Picking the low hanging fruit. Literary critiques, you can do better.


A whole new bucket of crazy has been tipped on Romance novels.

Romance writers are NOT overreacting or 'too sensitive'. We are FED UP. That's why we react the way we do when literary fiction sniggers at romance, like my previous post about Margaret Atwood's claim that romance writers, especially those who write for Mills and Boon, follow a mad-lib type formula.

Heidi Cullinan has done a superb job of taking the 'criticism' apart, in which Lit-lover and romance shunner Kelly Bohan compared Nora Roberts to Vladimir Nabokov.

Ahhh the halcyon days of being a university student, when I was so keen to impress people I hid my uncultured tastes and joined in the snobbery with abandon.

Now it's my turn.

I shall compare an Imperial Mandarin to a slice of gorgonzola in an effort to sound completely superior to everyone on the planet.

Just as Nora and Vlad write BOOKS, so they can be compared (?) I'm writing about two FOODS things that are seemingly unrelated and for completely different tastes.
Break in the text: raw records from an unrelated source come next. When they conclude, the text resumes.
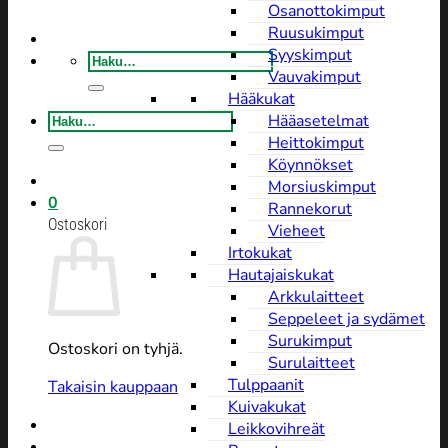
Osanottokimput
Ruusukimput
Syyskimput
Etsi:
Vauvakimput
Hääkukat
Etsi:
Hääasetelmat
Heittokimput
Köynnökset
Morsiuskimput
0
Rannekorut
Ostoskori
Vieheet
Irtokukat
Hautajaiskukat
Arkkulaitteet
Seppeleet ja sydämet
Surukimput
Ostoskori on tyhjä.
Surulaitteet
Tulppaanit
Takaisin kauppaan
Kuivakukat
Leikkovihreät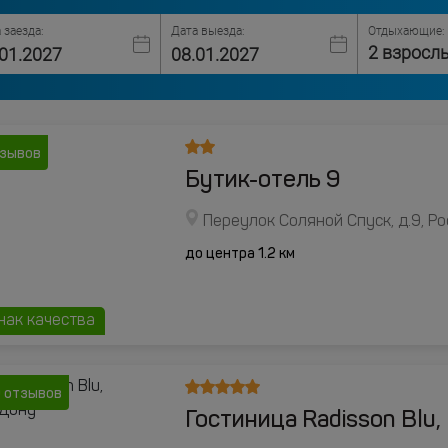
 заезда:
Дата выезда:
Отдыхающие:
2 взросл
тзывов
Бутик-отель 9
Переулок Соляной Спуск, д.9, Р
до центра 1.2 км
нак качества
0 отзывов
Гостиница Radisson Blu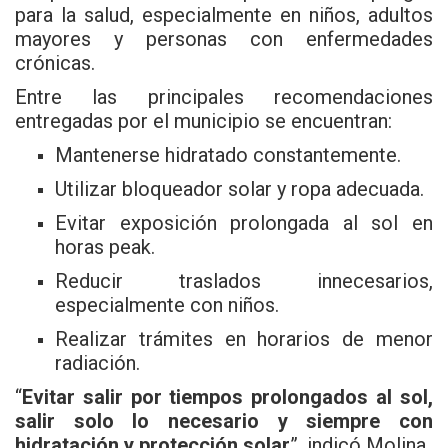
para la salud, especialmente en niños, adultos
mayores y personas con enfermedades
crónicas.
Entre las principales recomendaciones
entregadas por el municipio se encuentran:
Mantenerse hidratado constantemente.
Utilizar bloqueador solar y ropa adecuada.
Evitar exposición prolongada al sol en
horas peak.
Reducir traslados innecesarios,
especialmente con niños.
Realizar trámites en horarios de menor
radiación.
“
Evitar salir por tiempos prolongados al sol,
salir solo lo necesario y siempre con
hidratación y protección solar
”, indicó Molina.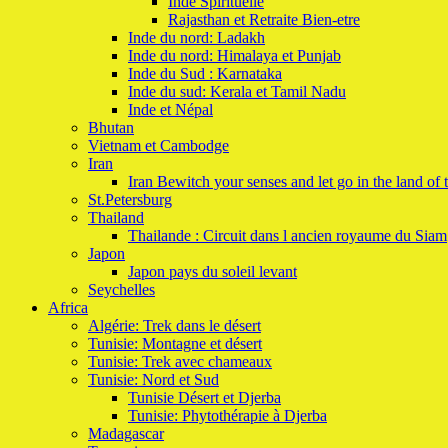
Inde Spirituelle
Rajasthan et Retraite Bien-etre
Inde du nord: Ladakh
Inde du nord: Himalaya et Punjab
Inde du Sud : Karnataka
Inde du sud: Kerala et Tamil Nadu
Inde et Népal
Bhutan
Vietnam et Cambodge
Iran
Iran Bewitch your senses and let go in the land of 
St.Petersburg
Thailand
Thailande : Circuit dans l ancien royaume du Siam
Japon
Japon pays du soleil levant
Seychelles
Africa
Algérie: Trek dans le désert
Tunisie: Montagne et désert
Tunisie: Trek avec chameaux
Tunisie: Nord et Sud
Tunisie Désert et Djerba
Tunisie: Phytothérapie à Djerba
Madagascar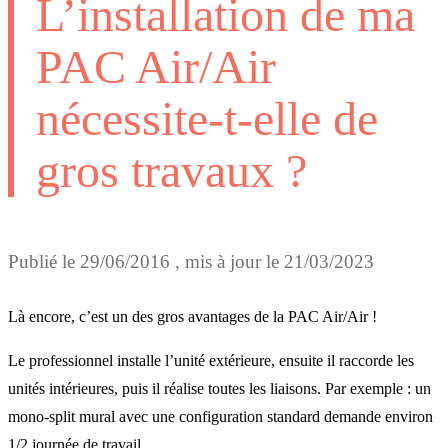
L’installation de ma
PAC Air/Air
nécessite-t-elle de
gros travaux ?
Publié le
29/06/2016
, mis à jour le
21/03/2023
Là encore, c’est un des gros avantages de la PAC Air/Air !
Le professionnel installe l’unité extérieure, ensuite il raccorde les
unités intérieures, puis il réalise toutes les liaisons. Par exemple : un
mono-split mural avec une configuration standard demande environ
1/2 journée de travail.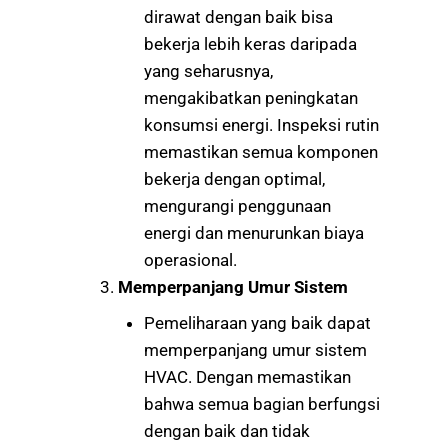
dirawat dengan baik bisa
bekerja lebih keras daripada
yang seharusnya,
mengakibatkan peningkatan
konsumsi energi. Inspeksi rutin
memastikan semua komponen
bekerja dengan optimal,
mengurangi penggunaan
energi dan menurunkan biaya
operasional.
Memperpanjang Umur Sistem
Pemeliharaan yang baik dapat
memperpanjang umur sistem
HVAC. Dengan memastikan
bahwa semua bagian berfungsi
dengan baik dan tidak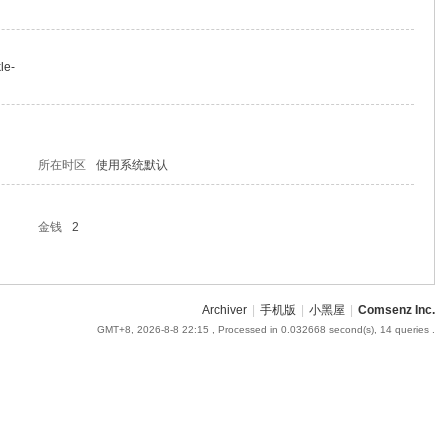
le-
所在时区
使用系统默认
金钱
2
Archiver
|
手机版
|
小黑屋
|
Comsenz Inc.
GMT+8, 2026-8-8 22:15
, Processed in 0.032668 second(s), 14 queries .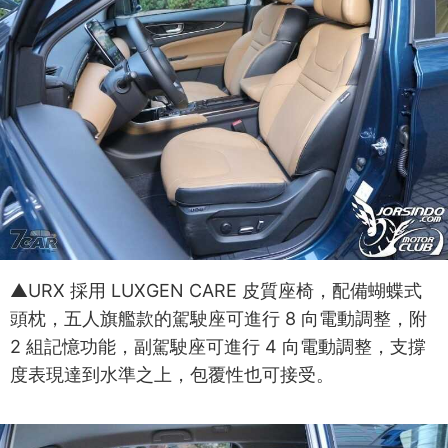
▲URX 採用 LUXGEN CARE 皮質座椅，配備蝴蝶式
頭枕，五人旗艦款的駕駛座可進行 8 向電動調整，附
2 組記憶功能，副駕駛座可進行 4 向電動調整，支撐
度表現達到水準之上，包覆性也可接受。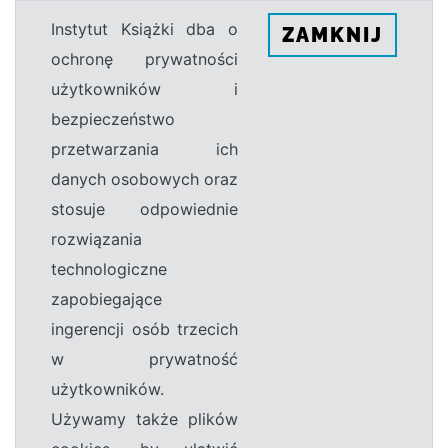
Instytut Książki dba o
ZAMKNIJ
ochronę prywatności
użytkowników i
bezpieczeństwo
przetwarzania ich
danych osobowych oraz
stosuje odpowiednie
rozwiązania
technologiczne
zapobiegające
ingerencji osób trzecich
w prywatność
użytkowników.
Używamy także plików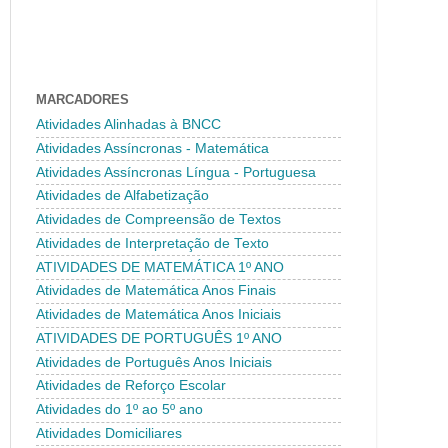
MARCADORES
Atividades Alinhadas à BNCC
Atividades Assíncronas - Matemática
Atividades Assíncronas Língua - Portuguesa
Atividades de Alfabetização
Atividades de Compreensão de Textos
Atividades de Interpretação de Texto
ATIVIDADES DE MATEMÁTICA 1º ANO
Atividades de Matemática Anos Finais
Atividades de Matemática Anos Iniciais
ATIVIDADES DE PORTUGUÊS 1º ANO
Atividades de Português Anos Iniciais
Atividades de Reforço Escolar
Atividades do 1º ao 5º ano
Atividades Domiciliares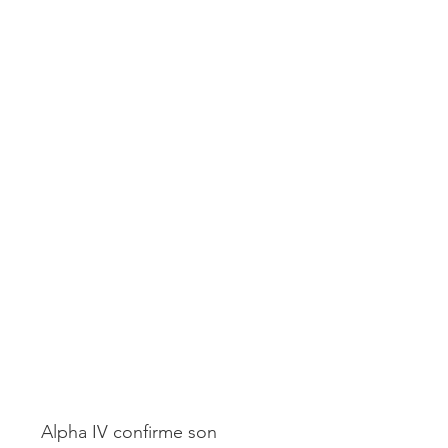
Alpha IV confirme son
But hey, they're both for consuming, so why not eh?

"I was talking food with a friend the other day and somehow the topic of citrus came up. I mean, this is such a popular thing, and everyone's into it, but really, eaters have no taste. No taste at all.

I stumbled upon a mandarin at the shopping centre. They're the number one all time selling citrus, apparently (I wouldn't know, being such a food snob). Somehow the ended up in my trolley. This is by means of explaining that I didn't voluntarily get something popular. It just happened that way.

The skin was so soft and dimpled, it quite perplexed me. Then of course I realised it must be the ease of use which appeals to so many people. You don't have to THINK when peeling a mandarin, it all comes apart in your hands. You don't even have to work for it.

Which it why I always want to come back to gorgonzola. The difficulty to get inside makes the eating all the more rewarding for solving the puzzle of the rind. Also, it's not for immediately savouring. One simply must remove the rind and allow this most beautiful and ancient of cheeses to sit on the bench, stinking up the place, so that everyone can truly absorb how very important this cheese is.

Sure, there is a lucrative market for citrus, and that must be why it's so popular. But for the truly gourmet experience, the pure level of human suffering, you can't go past a particularly odious slice of gorgonzola."



2 comments:

Heather said...

Fantastic analogy, and so fitting, I love it! And hooray for you for 'taking your turn'. ;)

Ebony McKenna. said...

Thank you Heather,
every now and then I let the 'rant' out. It does me the world of good.